* Your objective *
When the word "NumIn" appears in a line of the data below, list that line.

Start of Given data

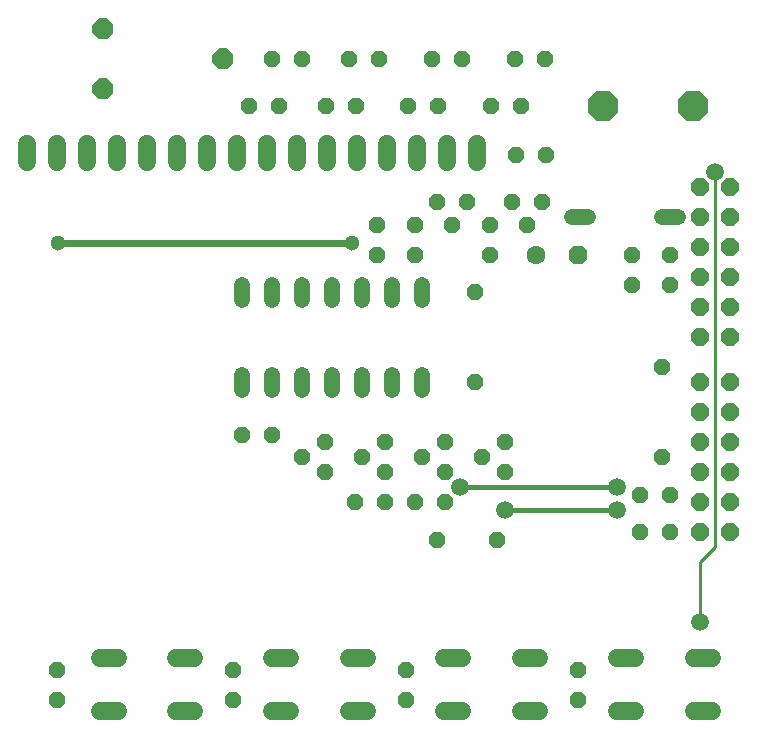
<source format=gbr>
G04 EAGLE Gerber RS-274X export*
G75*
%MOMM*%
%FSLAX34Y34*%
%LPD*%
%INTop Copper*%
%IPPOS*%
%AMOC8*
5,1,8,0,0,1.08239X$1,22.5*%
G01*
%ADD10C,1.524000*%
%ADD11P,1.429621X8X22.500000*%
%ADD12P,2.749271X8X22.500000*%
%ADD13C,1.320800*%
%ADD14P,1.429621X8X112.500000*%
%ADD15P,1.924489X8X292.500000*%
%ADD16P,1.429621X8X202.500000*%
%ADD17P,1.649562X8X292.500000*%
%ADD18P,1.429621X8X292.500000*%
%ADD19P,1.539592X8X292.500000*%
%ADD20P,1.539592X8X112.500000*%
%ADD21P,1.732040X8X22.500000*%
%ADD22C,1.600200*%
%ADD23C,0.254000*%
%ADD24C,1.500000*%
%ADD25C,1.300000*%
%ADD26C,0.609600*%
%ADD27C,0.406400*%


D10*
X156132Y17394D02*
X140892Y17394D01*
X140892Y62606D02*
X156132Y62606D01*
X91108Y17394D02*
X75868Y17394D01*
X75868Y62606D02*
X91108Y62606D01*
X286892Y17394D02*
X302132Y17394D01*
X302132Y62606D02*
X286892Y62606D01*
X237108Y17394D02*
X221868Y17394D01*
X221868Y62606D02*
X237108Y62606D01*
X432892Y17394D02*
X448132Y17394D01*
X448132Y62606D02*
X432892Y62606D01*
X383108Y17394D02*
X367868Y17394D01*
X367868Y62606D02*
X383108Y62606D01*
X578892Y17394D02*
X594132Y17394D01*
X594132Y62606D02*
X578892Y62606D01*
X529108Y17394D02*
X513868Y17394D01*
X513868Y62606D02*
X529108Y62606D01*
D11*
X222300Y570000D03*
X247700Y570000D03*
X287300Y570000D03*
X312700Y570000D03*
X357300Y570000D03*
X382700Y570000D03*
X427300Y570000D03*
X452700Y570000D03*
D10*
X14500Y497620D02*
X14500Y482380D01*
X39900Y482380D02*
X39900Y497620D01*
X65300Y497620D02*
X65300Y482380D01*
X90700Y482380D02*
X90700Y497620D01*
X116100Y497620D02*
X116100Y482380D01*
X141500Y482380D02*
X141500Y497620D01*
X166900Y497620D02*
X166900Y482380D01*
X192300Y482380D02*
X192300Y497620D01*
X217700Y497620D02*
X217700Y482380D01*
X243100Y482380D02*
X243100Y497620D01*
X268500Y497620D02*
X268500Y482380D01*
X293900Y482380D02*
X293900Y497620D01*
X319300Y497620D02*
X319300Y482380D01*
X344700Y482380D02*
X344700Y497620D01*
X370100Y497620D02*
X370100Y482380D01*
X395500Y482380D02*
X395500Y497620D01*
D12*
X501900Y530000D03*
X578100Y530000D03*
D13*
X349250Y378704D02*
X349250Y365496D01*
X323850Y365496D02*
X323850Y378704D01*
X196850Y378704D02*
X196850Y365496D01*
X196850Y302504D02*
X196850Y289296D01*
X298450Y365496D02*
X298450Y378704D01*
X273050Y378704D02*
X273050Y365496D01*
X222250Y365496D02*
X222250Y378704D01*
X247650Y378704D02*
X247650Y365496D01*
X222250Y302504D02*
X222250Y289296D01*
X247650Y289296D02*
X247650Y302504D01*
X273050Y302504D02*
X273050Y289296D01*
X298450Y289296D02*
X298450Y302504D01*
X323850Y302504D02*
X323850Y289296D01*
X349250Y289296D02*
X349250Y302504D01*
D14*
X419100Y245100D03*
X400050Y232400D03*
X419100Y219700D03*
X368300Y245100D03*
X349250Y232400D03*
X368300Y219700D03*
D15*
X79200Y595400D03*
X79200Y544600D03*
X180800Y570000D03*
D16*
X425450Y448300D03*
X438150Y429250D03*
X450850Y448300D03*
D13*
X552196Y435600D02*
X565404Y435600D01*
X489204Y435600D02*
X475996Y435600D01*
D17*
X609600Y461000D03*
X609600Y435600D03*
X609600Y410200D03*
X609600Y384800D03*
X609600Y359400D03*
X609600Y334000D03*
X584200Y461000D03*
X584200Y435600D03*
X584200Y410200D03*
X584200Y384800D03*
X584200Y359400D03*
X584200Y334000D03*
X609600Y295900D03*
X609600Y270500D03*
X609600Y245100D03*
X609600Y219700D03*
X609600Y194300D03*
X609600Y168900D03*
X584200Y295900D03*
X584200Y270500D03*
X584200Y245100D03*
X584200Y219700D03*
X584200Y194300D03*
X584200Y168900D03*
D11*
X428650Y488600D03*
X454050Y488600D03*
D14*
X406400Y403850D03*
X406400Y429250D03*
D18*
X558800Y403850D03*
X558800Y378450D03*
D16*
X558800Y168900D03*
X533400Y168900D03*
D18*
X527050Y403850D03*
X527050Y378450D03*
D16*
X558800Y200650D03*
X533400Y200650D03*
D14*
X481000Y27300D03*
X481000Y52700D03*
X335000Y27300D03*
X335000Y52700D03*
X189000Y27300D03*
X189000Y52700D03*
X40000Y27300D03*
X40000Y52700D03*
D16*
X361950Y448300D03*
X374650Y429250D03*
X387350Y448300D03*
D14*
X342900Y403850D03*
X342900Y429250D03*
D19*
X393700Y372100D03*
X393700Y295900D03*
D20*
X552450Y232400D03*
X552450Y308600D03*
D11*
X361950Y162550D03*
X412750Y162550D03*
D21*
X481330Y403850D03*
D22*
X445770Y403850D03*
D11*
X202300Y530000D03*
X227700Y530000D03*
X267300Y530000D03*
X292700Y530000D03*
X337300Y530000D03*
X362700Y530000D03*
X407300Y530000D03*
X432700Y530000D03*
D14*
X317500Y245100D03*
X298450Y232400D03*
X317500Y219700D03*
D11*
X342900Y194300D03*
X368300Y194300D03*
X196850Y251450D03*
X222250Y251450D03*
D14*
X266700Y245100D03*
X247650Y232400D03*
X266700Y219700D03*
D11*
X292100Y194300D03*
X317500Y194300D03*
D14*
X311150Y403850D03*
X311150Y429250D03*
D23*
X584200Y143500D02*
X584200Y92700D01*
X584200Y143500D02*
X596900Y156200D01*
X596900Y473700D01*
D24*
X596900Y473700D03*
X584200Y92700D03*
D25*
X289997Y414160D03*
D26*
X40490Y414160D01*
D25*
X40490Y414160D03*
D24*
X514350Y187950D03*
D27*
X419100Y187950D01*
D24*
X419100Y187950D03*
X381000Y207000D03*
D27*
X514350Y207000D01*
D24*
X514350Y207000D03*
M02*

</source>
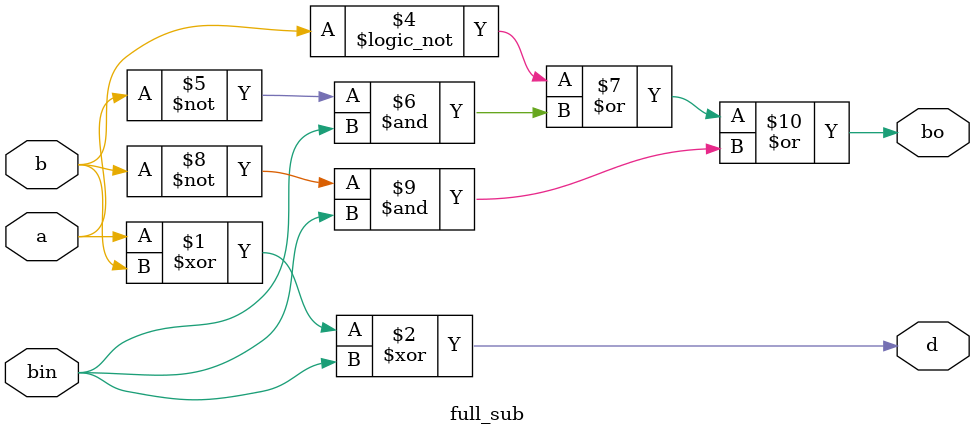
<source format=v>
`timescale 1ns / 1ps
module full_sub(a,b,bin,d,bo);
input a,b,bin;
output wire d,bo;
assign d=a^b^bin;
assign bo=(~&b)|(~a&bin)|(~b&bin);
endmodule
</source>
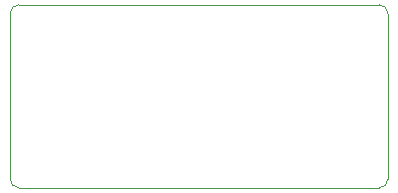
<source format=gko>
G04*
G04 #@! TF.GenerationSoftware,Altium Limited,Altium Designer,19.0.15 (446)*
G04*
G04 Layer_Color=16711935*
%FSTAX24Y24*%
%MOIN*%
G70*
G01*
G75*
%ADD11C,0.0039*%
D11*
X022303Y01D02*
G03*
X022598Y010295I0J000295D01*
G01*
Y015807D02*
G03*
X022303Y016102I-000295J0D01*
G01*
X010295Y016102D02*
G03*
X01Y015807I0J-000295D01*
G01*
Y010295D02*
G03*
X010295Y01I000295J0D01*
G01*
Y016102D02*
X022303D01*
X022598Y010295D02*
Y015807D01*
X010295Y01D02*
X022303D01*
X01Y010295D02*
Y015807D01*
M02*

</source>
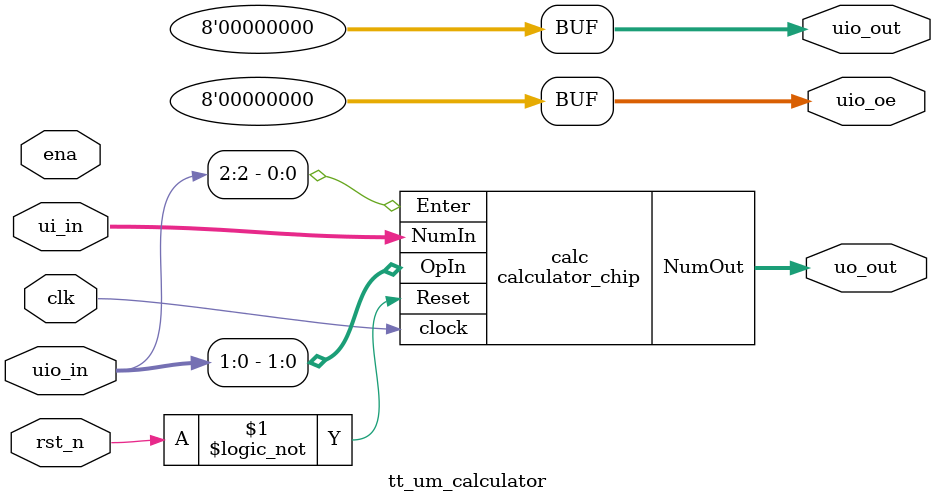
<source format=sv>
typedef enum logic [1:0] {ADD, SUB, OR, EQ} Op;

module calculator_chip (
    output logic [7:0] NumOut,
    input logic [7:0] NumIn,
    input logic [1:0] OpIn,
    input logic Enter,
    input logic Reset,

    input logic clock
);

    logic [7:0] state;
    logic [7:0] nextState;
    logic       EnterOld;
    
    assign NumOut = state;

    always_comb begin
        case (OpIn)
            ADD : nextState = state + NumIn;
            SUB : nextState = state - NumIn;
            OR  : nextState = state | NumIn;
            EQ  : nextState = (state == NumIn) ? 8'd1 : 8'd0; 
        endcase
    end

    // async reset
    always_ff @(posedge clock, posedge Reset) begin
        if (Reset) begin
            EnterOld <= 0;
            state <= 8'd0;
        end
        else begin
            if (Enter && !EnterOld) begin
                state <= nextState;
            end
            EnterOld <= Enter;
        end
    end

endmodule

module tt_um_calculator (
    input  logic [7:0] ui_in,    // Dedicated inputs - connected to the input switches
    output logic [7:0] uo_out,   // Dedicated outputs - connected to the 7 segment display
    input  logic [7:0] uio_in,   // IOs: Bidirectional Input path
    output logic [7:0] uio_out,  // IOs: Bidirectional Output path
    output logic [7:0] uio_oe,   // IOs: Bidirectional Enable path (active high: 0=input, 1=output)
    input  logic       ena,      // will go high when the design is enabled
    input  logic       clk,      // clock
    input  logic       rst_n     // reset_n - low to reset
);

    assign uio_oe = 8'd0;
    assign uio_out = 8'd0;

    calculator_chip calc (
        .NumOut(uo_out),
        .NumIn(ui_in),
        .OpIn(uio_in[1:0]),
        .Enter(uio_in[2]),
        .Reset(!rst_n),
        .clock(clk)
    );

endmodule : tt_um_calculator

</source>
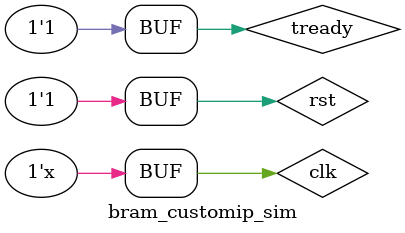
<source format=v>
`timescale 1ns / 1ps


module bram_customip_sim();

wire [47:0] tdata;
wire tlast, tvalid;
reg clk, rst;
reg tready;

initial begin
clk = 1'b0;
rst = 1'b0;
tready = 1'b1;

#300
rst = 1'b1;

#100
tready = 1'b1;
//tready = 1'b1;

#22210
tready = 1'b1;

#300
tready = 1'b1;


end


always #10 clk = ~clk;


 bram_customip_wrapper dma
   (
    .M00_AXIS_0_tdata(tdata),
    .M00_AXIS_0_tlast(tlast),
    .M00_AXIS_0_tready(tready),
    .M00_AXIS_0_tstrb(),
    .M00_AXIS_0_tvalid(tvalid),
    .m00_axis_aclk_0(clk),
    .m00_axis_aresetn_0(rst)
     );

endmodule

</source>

End of Given data

* Answer to the problem *
    input logic [7:0] NumIn,
            ADD : nextState = state + NumIn;
            SUB : nextState = state - NumIn;
            OR  : nextState = state | NumIn;
            EQ  : nextState = (state == NumIn) ? 8'd1 : 8'd0; 
        .NumIn(ui_in),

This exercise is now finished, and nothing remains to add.